PRIMEIRO PASSO — O grande mérito da operação, até agora, é que o próprio governo não a apresenta como solução, mas como o primeiro passo de uma longa caminhada. Isso é fundamental para se evitar um outro sentimento que tem sido muito frequente entre nós: o de decepção. Todos nos lembramos, por exemplo, do otimismo que cercou a implantação das UPPs, um projeto que teve início no Morro de Santa Marta em 2008 e logo se espalhou por dezenas de comunidades do Rio. Depois que foi levado às comunidades vistas como inalcançáveis pelo Estado, como era o caso do Alemão, o projeto começou a se desviar de seus objetivos e a se transformar em bandeira eleitoral do governo que o criou. Por que deu errado?
Em primeiro lugar, ninguém deve criticar um político por querer chamar atenção para os feitos de sua administração. Isso é do jogo e acontece no Brasil, nos Estados Unidos, na Austrália ou em qualquer lugar em que os governantes são escolhidos pelo voto direto. O perigo, como aconteceu no caso das UPPs, se dá no momento em que a luz dos holofotes, de tanto mostrar o que deu certo no primeiro momento, acabam por ofuscar os problemas que continuam existindo. Ou, pior ainda, quando um projeto que poderia ser bem sucedido é usado como cortina de fumaça para esconder a corrupção e outros crimes.
Ninguém está querendo dizer que o projeto que teve início com a ação da última quarta-feira está fadado ao mesmo destino das UPPs — que têm por monumento os postes do teleférico desativado no Complexo do Alemão. Instalado ali para assegurar à população o direito à locomoção, o teleférico deixou de funcionar em 2016 e sua inatividade é prova suficiente do fracasso da operação que o criou. Mas para que o Cidade Integrada dê certo, é preciso seguir um novo roteiro e fazer diferente do que foi feito antes.

METAS OBJETIVAS — O resumo desse roteiro é o seguinte: ao contrário do que se viu no passado, quanto menos se falar desta operação, melhor. Outro ponto: ao invés de promessas, as autoridades devem estabelecer metas objetivas e mensuráveis que não durem apenas o período do mandato do atual governador, mas se estendam pelos próximos dez ou 20 anos. Um projeto como esse só dará certo em sua totalidade a partir da hora em que deixar de ser visto como a ação de um governo em busca de notoriedade e passar a ser considerado uma ação do Estado e da sociedade, destinada a beneficiar a população de áreas até aqui desassistidas.
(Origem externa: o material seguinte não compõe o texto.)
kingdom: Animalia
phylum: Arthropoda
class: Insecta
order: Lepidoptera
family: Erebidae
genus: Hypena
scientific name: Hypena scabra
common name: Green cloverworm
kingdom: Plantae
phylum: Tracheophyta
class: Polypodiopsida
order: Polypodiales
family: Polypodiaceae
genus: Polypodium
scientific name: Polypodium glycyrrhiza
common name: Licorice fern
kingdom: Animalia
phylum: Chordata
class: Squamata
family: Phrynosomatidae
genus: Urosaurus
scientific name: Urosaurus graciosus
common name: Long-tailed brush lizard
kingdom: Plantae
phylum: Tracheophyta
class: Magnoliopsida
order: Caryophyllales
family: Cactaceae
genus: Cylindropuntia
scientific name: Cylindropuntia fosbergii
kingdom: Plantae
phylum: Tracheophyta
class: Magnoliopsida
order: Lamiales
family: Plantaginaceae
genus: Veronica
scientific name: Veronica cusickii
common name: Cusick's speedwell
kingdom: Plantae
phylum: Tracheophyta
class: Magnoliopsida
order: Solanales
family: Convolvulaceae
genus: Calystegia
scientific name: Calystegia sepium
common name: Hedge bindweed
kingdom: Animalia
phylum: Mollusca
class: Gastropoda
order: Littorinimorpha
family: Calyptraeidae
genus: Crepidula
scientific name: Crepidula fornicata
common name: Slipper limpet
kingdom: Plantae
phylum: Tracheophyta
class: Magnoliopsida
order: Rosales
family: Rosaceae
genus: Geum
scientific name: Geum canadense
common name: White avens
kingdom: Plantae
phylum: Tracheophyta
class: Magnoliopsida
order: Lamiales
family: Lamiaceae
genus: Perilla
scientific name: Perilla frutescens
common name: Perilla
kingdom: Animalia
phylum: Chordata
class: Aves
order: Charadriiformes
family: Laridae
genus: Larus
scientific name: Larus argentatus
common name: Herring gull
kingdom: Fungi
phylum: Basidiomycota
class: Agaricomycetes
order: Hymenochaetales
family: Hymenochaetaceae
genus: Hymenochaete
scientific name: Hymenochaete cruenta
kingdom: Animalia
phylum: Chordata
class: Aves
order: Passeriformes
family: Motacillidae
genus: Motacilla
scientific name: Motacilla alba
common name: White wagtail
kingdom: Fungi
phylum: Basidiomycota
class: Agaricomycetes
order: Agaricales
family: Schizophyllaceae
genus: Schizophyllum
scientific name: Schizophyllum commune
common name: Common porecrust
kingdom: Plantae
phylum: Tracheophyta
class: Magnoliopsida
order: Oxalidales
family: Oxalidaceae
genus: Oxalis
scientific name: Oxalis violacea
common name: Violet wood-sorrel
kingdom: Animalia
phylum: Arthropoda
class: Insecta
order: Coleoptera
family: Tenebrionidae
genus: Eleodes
Isso mesmo! A medida do sucesso de um projeto como esse é seu esquecimento. No dia em que ninguém mais falar em Cidade Integrada, ou no dia em que a Muzema, o Jacarezinho ou qualquer outro lugar que venha a contar com a mesma atenção deixarem de ser vistos como “comunidades” e passarem a ser considerados “bairros”, o projeto terá, então, alcançado seu objetivo. A caminhada, como se sabe, será longa. O primeiro passo foi dado e é positivo. Tomara que os próximos não se desviem da direção correta.